20 sierpnia na NWZA spółki zapadnie decyzja o sprzedaży działalności hutniczej i zmianie nazwy.
W decydującą fazę wchodzi podział Stalexportu na dwie firmy. Giełdowa spółka specjalizująca się w handlu stalą oraz działalności autostradowej skoncentruje się wyłącznie na tej drugiej działalności i zmieni nazwę na Stalexport Autostrady. Decyzja w tej sprawie powinna zapaść na NWZA 20 sierpnia. Nie powinno być żadnych niespodzianek, ponieważ decydujący głos na walnym będzie należał do włoskiego inwestora - spółki Atlantia (poprzednia nazwa Autostrade). Zgodnie z umową podpisaną w połowie ubiegłego roku i wolą zagranicznej spółki, notowanej na giełdzie w Mediolanie, katowicka firma ma pozbyć się działalności hutniczej, sieci składów w całym kraju - pisze "Puls Biznesu".

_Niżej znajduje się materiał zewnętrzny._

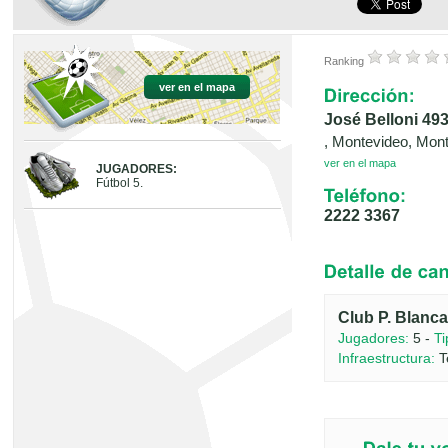
Ranking
ver en el mapa
José Belloni 493
, Montevideo, Mon
ver en el mapa
JUGADORES:
Fútbol 5.
2222 3367
Club P. Blanc
Jugadores:
5 -
Ti
Infraestructura:
T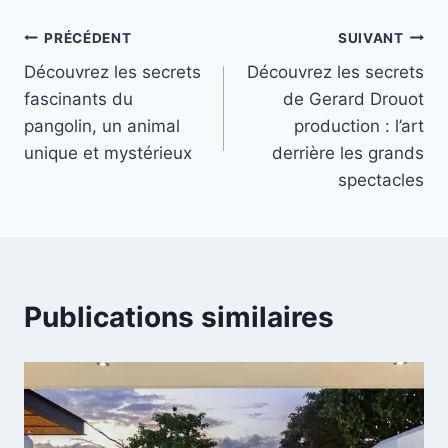
Navigation
PRÉCÉDENT
SUIVANT
Découvrez les secrets
Découvrez les secrets
de
fascinants du
de Gerard Drouot
l’article
pangolin, un animal
production : l’art
unique et mystérieux
derrière les grands
spectacles
Publications similaires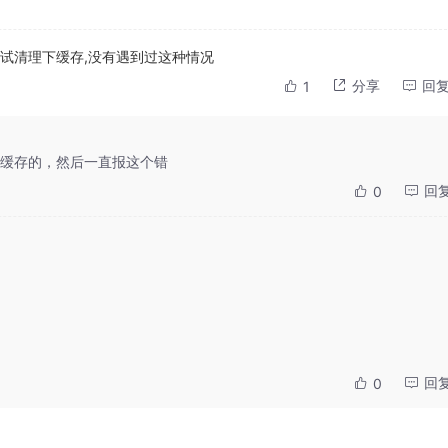
试试清理下缓存,没有遇到过这种情况
分享
回
1
缓存的，然后一直报这个错
回
0
回
0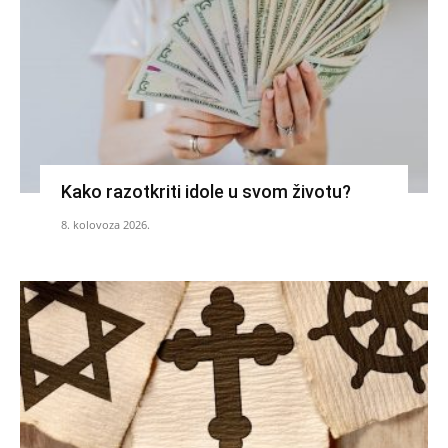
Kako razotkriti idole u svom životu?
8. kolovoza 2026.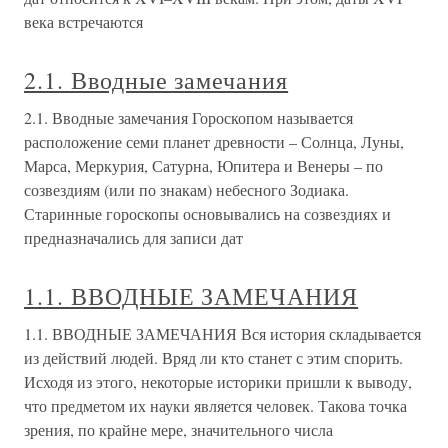
века встречаются
2.1. Вводные замечания
2.1. Вводные замечания Гороскопом называется
расположение семи планет древности – Солнца, Луны,
Марса, Меркурия, Сатурна, Юпитера и Венеры – по
созвездиям (или по знакам) небесного Зодиака.
Старинные гороскопы основывались на созвездиях и
предназначались для записи дат
1.1. ВВОДНЫЕ ЗАМЕЧАНИЯ
1.1. ВВОДНЫЕ ЗАМЕЧАНИЯ Вся история складывается
из действий людей. Вряд ли кто станет с этим спорить.
Исходя из этого, некоторые историки пришли к выводу,
что предметом их науки является человек. Такова точка
зрения, по крайне мере, значительного числа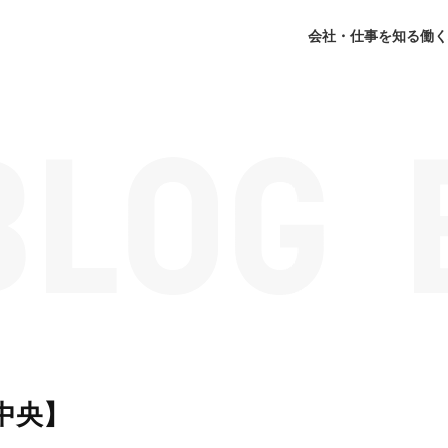
会社・仕事を知る
働く
中央】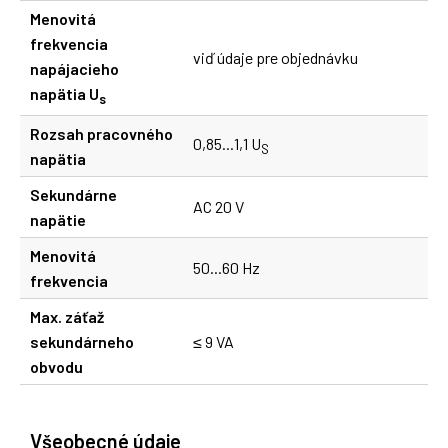
Menovitá
frekvencia
viď údaje pre objednávku
napájacieho
napätia U
s
Rozsah pracovného
0,85...1,1 U
S
napätia
Sekundárne
AC 20 V
napätie
Menovitá
50...60 Hz
frekvencia
Max. záťaž
sekundárneho
≤ 9 VA
obvodu
Všeobecné údaje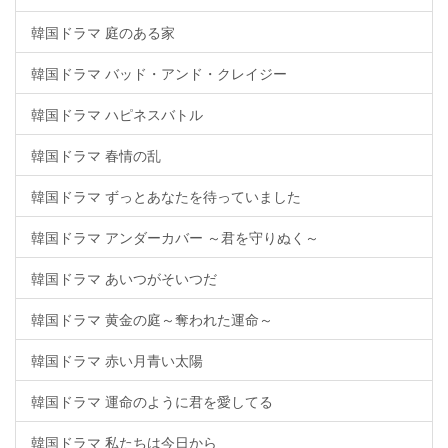
韓国ドラマ 庭のある家
韓国ドラマ バッド・アンド・クレイジー
韓国ドラマ ハピネスバトル
韓国ドラマ 春情の乱
韓国ドラマ ずっとあなたを待っていました
韓国ドラマ アンダーカバー ～君を守りぬく～
韓国ドラマ あいつがそいつだ
韓国ドラマ 黄金の庭～奪われた運命～
韓国ドラマ 赤い月青い太陽
韓国ドラマ 運命のように君を愛してる
韓国ドラマ 私たちは今日から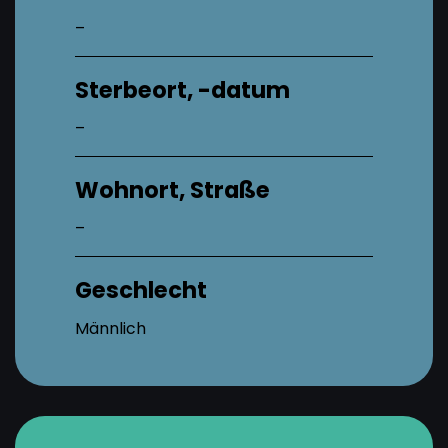
–
Sterbeort, -datum
–
Wohnort, Straße
–
Geschlecht
Männlich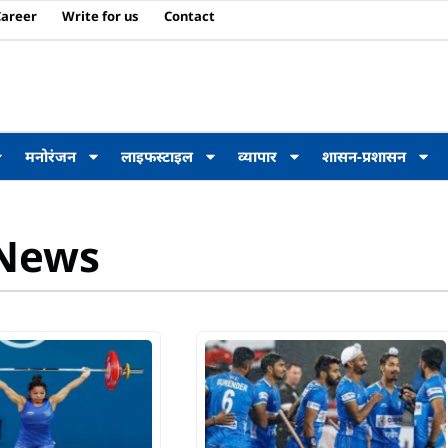
Career
Write for us
Contact
मनोरंजन
लाइफस्टाइल
व्यापार
शासन-प्रशासन
 News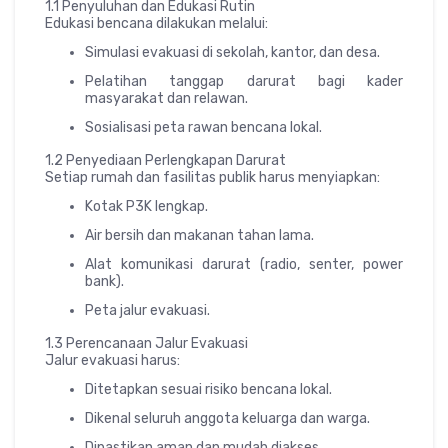
1.1 Penyuluhan dan Edukasi Rutin
Edukasi bencana dilakukan melalui:
Simulasi evakuasi di sekolah, kantor, dan desa.
Pelatihan tanggap darurat bagi kader
masyarakat dan relawan.
Sosialisasi peta rawan bencana lokal.
1.2 Penyediaan Perlengkapan Darurat
Setiap rumah dan fasilitas publik harus menyiapkan:
Kotak P3K lengkap.
Air bersih dan makanan tahan lama.
Alat komunikasi darurat (radio, senter, power
bank).
Peta jalur evakuasi.
1.3 Perencanaan Jalur Evakuasi
Jalur evakuasi harus:
Ditetapkan sesuai risiko bencana lokal.
Dikenal seluruh anggota keluarga dan warga.
Dipastikan aman dan mudah diakses.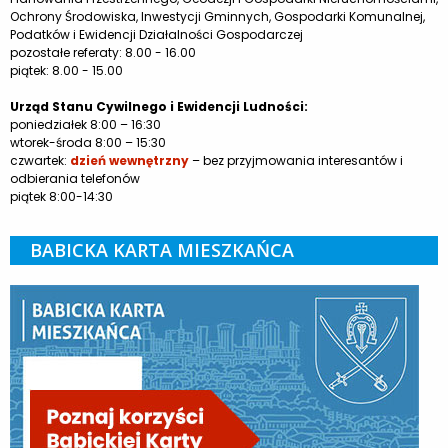
Ochrony Środowiska, Inwestycji Gminnych, Gospodarki Komunalnej,
Podatków i Ewidencji Działalności Gospodarczej
pozostałe referaty: 8.00 - 16.00
piątek: 8.00 - 15.00
Urząd Stanu Cywilnego i Ewidencji Ludności:
poniedziałek 8:00 – 16:30
wtorek-środa 8:00 – 15:30
czwartek:
dzień wewnętrzny
– bez przyjmowania interesantów i
odbierania telefonów
piątek 8:00-14:30
BABICKA KARTA MIESZKAŃCA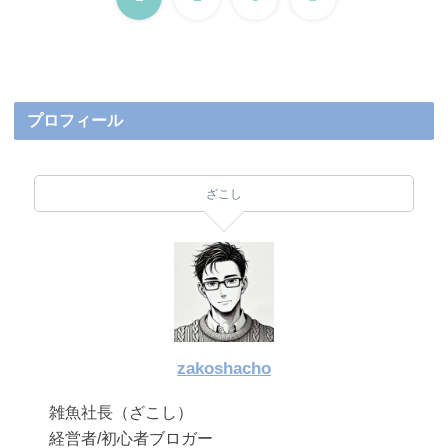
へ
プロフィール
ざこし
zakoshacho
雑魚社長（ざこし）
経営者/初心者ブロガー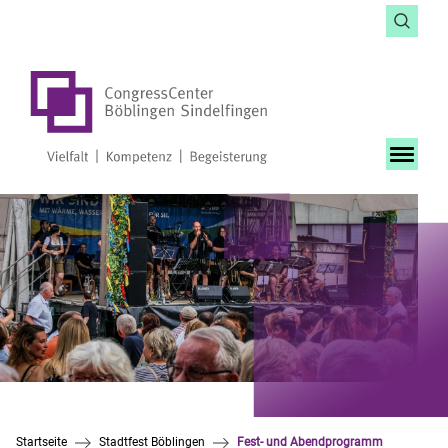
Startseite
Stadtfest Böblingen
Fest- und Abendprogramm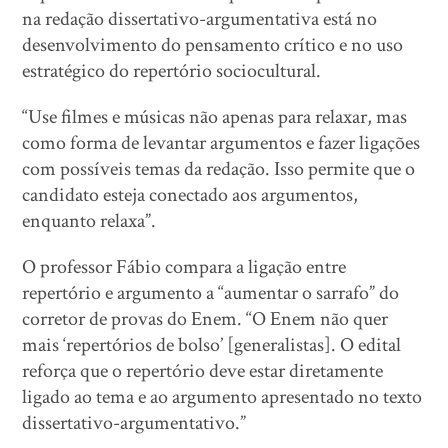
na redação dissertativo-argumentativa está no
desenvolvimento do pensamento crítico e no uso
estratégico do repertório sociocultural.
“Use filmes e músicas não apenas para relaxar, mas
como forma de levantar argumentos e fazer ligações
com possíveis temas da redação. Isso permite que o
candidato esteja conectado aos argumentos,
enquanto relaxa”.
O professor Fábio compara a ligação entre
repertório e argumento a “aumentar o sarrafo” do
corretor de provas do Enem. “O Enem não quer
mais ‘repertórios de bolso’ [generalistas]. O edital
reforça que o repertório deve estar diretamente
ligado ao tema e ao argumento apresentado no texto
dissertativo-argumentativo.”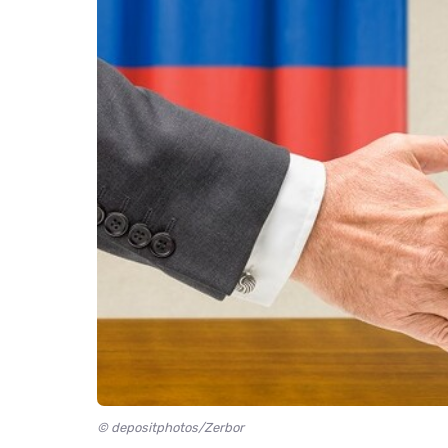
© depositphotos/Zerbor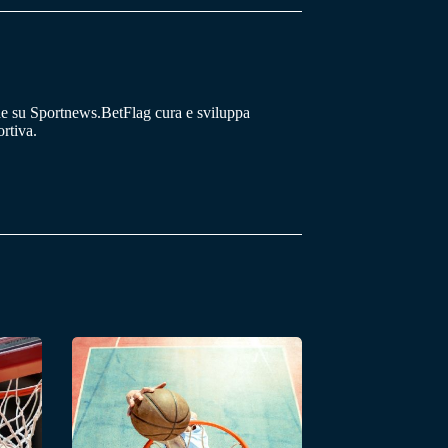
he su Sportnews.BetFlag cura e sviluppa
rtiva.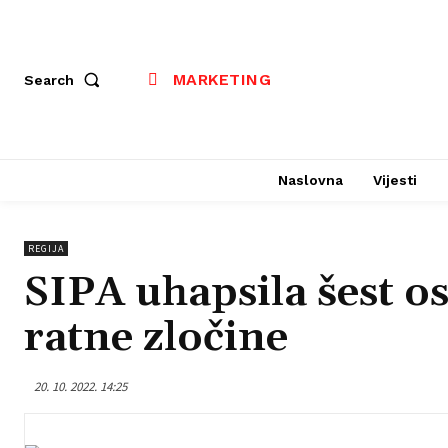
MARKETING
Search
Naslovna
Vijesti
REGIJA
SIPA uhapsila šest o
ratne zločine
20. 10. 2022. 14:25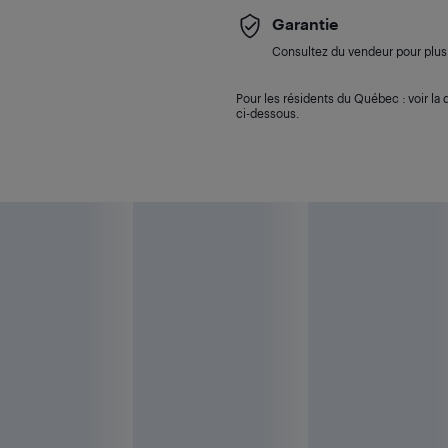
Garantie
Consultez du vendeur pour plus 
Pour les résidents du Québec : voir la d
ci-dessous.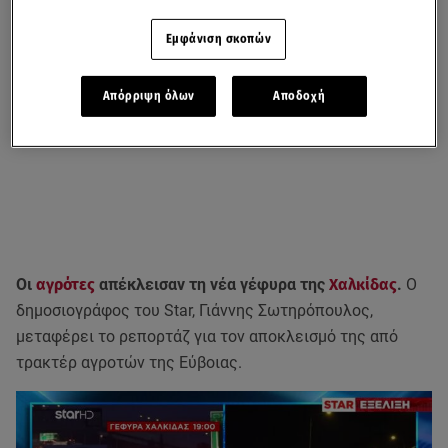
Εμφάνιση σκοπών
Απόρριψη όλων
Αποδοχή
Οι
αγρότες
απέκλεισαν τη νέα γέφυρα της
Χαλκίδας
.
Ο
δημοσιογράφος του Star, Γιάννης Σωτηρόπουλος,
μεταφέρει το ρεπορτάζ για τον αποκλεισμό της από
τρακτέρ αγροτών της Εύβοιας.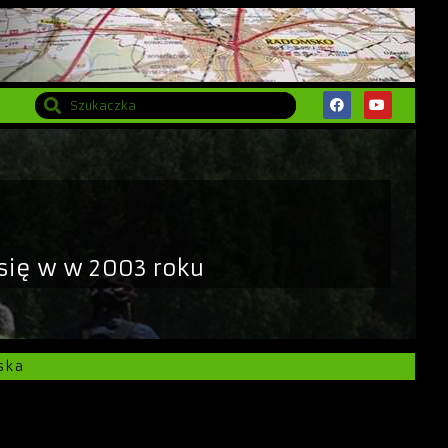
się w w 2003 roku
ska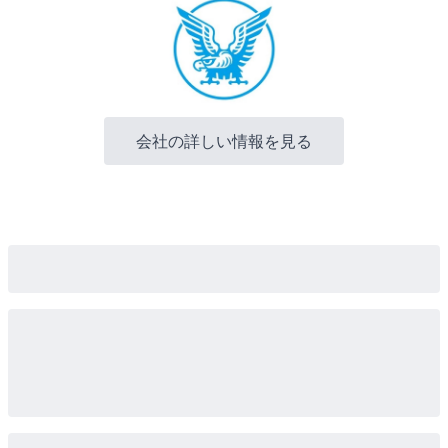
会社の詳しい情報を見る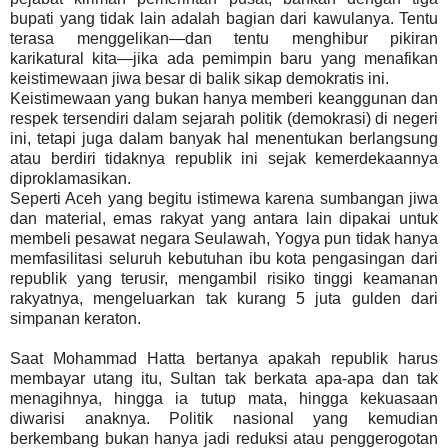
bupati yang tidak lain adalah bagian dari kawulanya. Tentu
terasa menggelikan—dan tentu menghibur pikiran
karikatural kita—jika ada pemimpin baru yang menafikan
keistimewaan jiwa besar di balik sikap demokratis ini.
Keistimewaan yang bukan hanya memberi keanggunan dan
respek tersendiri dalam sejarah politik (demokrasi) di negeri
ini, tetapi juga dalam banyak hal menentukan berlangsung
atau berdiri tidaknya republik ini sejak kemerdekaannya
diproklamasikan.
Seperti Aceh yang begitu istimewa karena sumbangan jiwa
dan material, emas rakyat yang antara lain dipakai untuk
membeli pesawat negara Seulawah, Yogya pun tidak hanya
memfasilitasi seluruh kebutuhan ibu kota pengasingan dari
republik yang terusir, mengambil risiko tinggi keamanan
rakyatnya, mengeluarkan tak kurang 5 juta gulden dari
simpanan keraton.
Saat Mohammad Hatta bertanya apakah republik harus
membayar utang itu, Sultan tak berkata apa-apa dan tak
menagihnya, hingga ia tutup mata, hingga kekuasaan
diwarisi anaknya. Politik nasional yang kemudian
berkembang bukan hanya jadi reduksi atau penggerogotan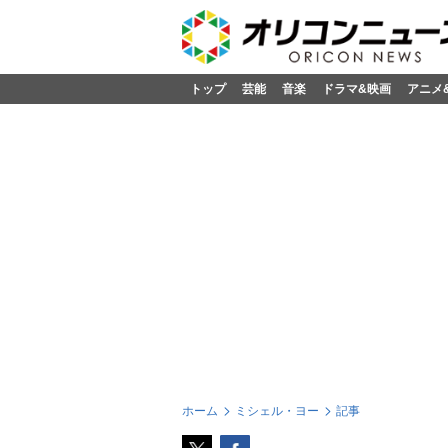
トップ
芸能
音楽
ドラマ&映画
アニメ
ホーム
ミシェル・ヨー
記事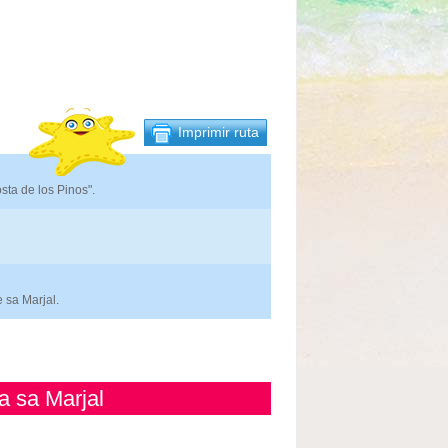
Imprimir ruta
ta de los Pinos".
 sa Marjal.
a sa Marjal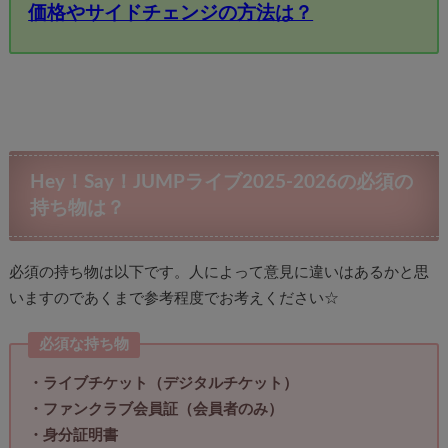
価格やサイドチェンジの方法は？
Hey！Say！JUMPライブ2025-2026の必須の
持ち物は？
必須の持ち物は以下です。人によって意見に違いはあるかと思
いますのであくまで参考程度でお考えください☆
必須な持ち物
・ライブチケット（デジタルチケット）
・ファンクラブ会員証（会員者のみ）
・身分証明書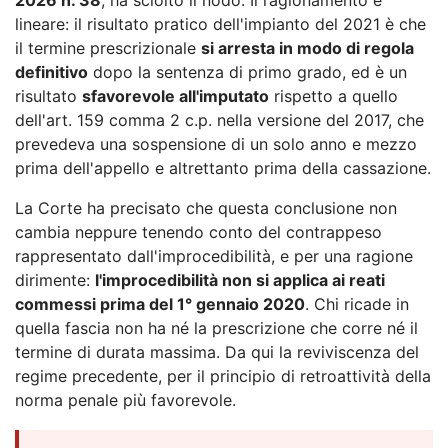
lineare: il risultato pratico dell'impianto del 2021 è che
il termine prescrizionale
si arresta in modo di regola
definitivo
dopo la sentenza di primo grado, ed è un
risultato
sfavorevole all'imputato
rispetto a quello
dell'art. 159 comma 2 c.p. nella versione del 2017, che
prevedeva una sospensione di un solo anno e mezzo
prima dell'appello e altrettanto prima della cassazione.
La Corte ha precisato che questa conclusione non
cambia neppure tenendo conto del contrappeso
rappresentato dall'improcedibilità, e per una ragione
dirimente:
l'improcedibilità non si applica ai reati
commessi prima del 1° gennaio 2020
. Chi ricade in
quella fascia non ha né la prescrizione che corre né il
termine di durata massima. Da qui la reviviscenza del
regime precedente, per il principio di retroattività della
norma penale più favorevole.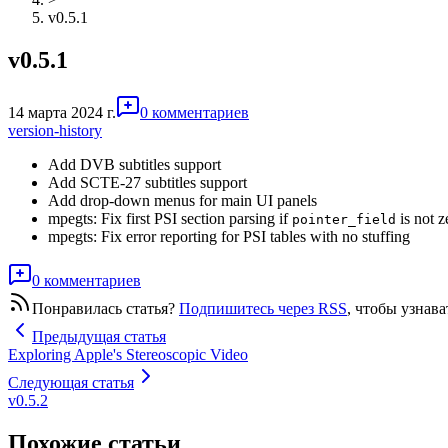
v0.5.1
v0.5.1
14 марта 2024 г.
0 комментариев
version-history
Add DVB subtitles support
Add SCTE-27 subtitles support
Add drop-down menus for main UI panels
mpegts: Fix first PSI section parsing if
is not z
pointer_field
mpegts: Fix error reporting for PSI tables with no stuffing
0 комментариев
Понравилась статья?
Подпишитесь через RSS
, чтобы узнав
Предыдущая статья
Exploring Apple's Stereoscopic Video
Следующая статья
v0.5.2
Похожие статьи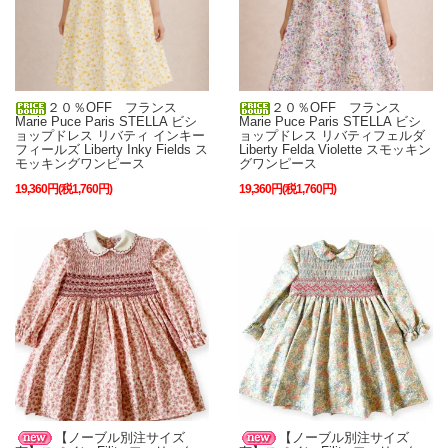
２０％OFF フランス
２０％OFF フランス
Marie Puce Paris STELLA ビシ
Marie Puce Paris STELLA ビシ
ョップドレス リバティ インキー
ョップドレス リバティフェルダ
フィールズ Liberty Inky Fields ス
Liberty Felda Violette スモッキン
モッキングワンピース
グワンピース
19,360円(税1,760円)
19,360円(税1,760円)
【ノーブル別注サイズ
【ノーブル別注サイズ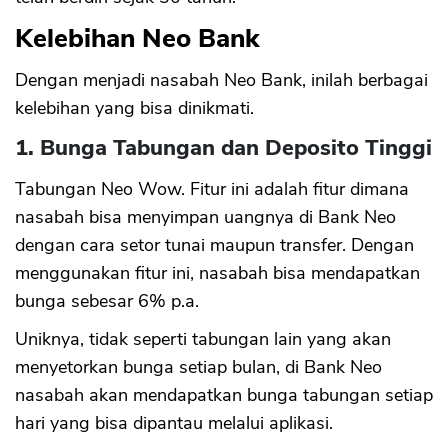
Kelebihan Neo Bank
Dengan menjadi nasabah Neo Bank, inilah berbagai
kelebihan yang bisa dinikmati.
1. Bunga Tabungan dan Deposito Tinggi
Tabungan Neo Wow. Fitur ini adalah fitur dimana
nasabah bisa menyimpan uangnya di Bank Neo
dengan cara setor tunai maupun transfer. Dengan
menggunakan fitur ini, nasabah bisa mendapatkan
bunga sebesar 6% p.a.
Uniknya, tidak seperti tabungan lain yang akan
menyetorkan bunga setiap bulan, di Bank Neo
nasabah akan mendapatkan bunga tabungan setiap
hari yang bisa dipantau melalui aplikasi.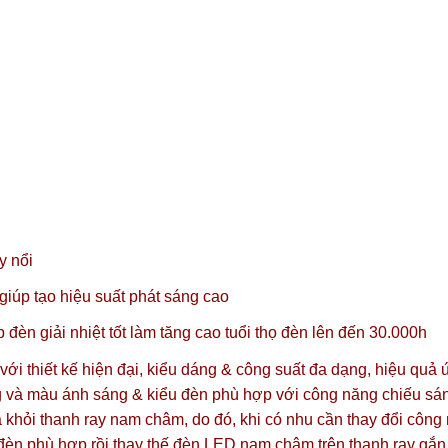
y nổi
úp tạo hiệu suất phát sáng cao
đèn giải nhiệt tốt làm tăng cao tuổi thọ đèn lên đến 30.000h
 thiết kế hiện đại, kiểu dáng & công suất đa dạng, hiệu quả 
sáng và màu ánh sáng & kiểu đèn phù hợp với công năng chiếu sá
 khỏi thanh ray nam châm, do đó, khi có nhu cần thay đổi công
đèn phù hợp rồi thay thế đèn LED nam châm trên thanh ray gắn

31 maja zarząd Stalexportu, którym kieruje Emil Wąsacz, podpisał wstępną umowę sprzedaży zorganizowanej części handlowej przedsiębiorstwa na rzecz Złomreksu z Poraja koło Częstochowy. Wartość transakcji szacuje się na blisko 122,5 mln zł. Jednak aby do niej doszło, konieczna jest zgoda walnego. Zarząd Stalexportu liczył, że sprawę uda się zamknąć do końca czerwca, jednak potyczki z Narodowym Funduszem Ochrony Środowiska i Gospodarki Wodnej, do którego należało ponad 11 proc. akcji spółki, przeciągnęły sprzedaż handlowej części firmy. Złomrex przejmie logo Stalexportu. Natomiast na GPW nadal będzie notowana śląska spółka, ale SA.